> **GIVEN RECORDS**

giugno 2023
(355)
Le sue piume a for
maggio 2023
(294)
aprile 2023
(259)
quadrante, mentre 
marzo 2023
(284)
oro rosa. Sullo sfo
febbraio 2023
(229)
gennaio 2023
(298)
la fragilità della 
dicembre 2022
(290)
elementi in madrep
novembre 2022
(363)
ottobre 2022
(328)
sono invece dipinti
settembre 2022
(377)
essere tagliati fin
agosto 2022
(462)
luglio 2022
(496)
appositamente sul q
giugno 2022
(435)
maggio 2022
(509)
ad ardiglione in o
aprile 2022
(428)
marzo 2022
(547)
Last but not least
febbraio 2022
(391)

> **INSTRUCTIONS FOR THE TASK**
Exactly as they appear, write out the lines from the one containing "aprile 2023" through the final line of the entries above, both included.

> **EXERCISE OUTPUT**
aprile 2023
(259)
quadrante, mentre 
marzo 2023
(284)
oro rosa. Sullo sfo
febbraio 2023
(229)
gennaio 2023
(298)
la fragilità della 
dicembre 2022
(290)
elementi in madrep
novembre 2022
(363)
ottobre 2022
(328)
sono invece dipinti
settembre 2022
(377)
essere tagliati fin
agosto 2022
(462)
luglio 2022
(496)
appositamente sul q
giugno 2022
(435)
maggio 2022
(509)
ad ardiglione in o
aprile 2022
(428)
marzo 2022
(547)
Last but not least
febbraio 2022
(391)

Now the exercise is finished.